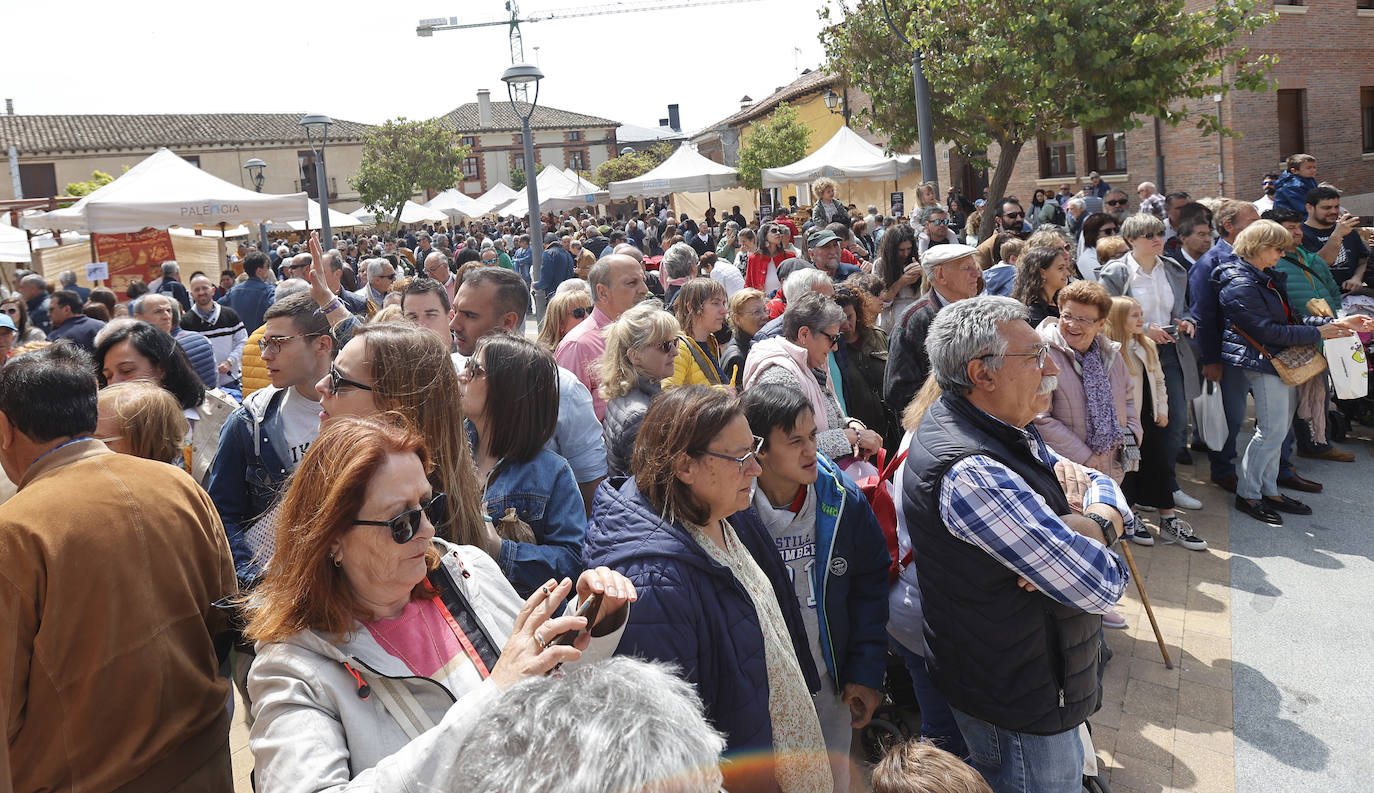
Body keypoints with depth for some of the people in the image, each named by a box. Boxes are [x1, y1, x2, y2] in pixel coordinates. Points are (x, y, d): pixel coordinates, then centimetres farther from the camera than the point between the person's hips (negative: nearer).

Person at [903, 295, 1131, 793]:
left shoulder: (1001, 432, 1)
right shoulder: (971, 474, -33)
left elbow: (1105, 485, 6)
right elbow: (1103, 587, -30)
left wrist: (1101, 521, -17)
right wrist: (1088, 526, -8)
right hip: (1019, 706, -10)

======

What the task asks:
Reproduce the data verbatim, starting at the line that contains "right shoulder: (971, 474, -33)" and continuing through the final line of the data.

Written solution:
right shoulder: (971, 474, -33)
left elbow: (1105, 485, 6)
right elbow: (1103, 587, -30)
left wrist: (1101, 521, -17)
right wrist: (1088, 526, -8)
right hip: (1019, 706, -10)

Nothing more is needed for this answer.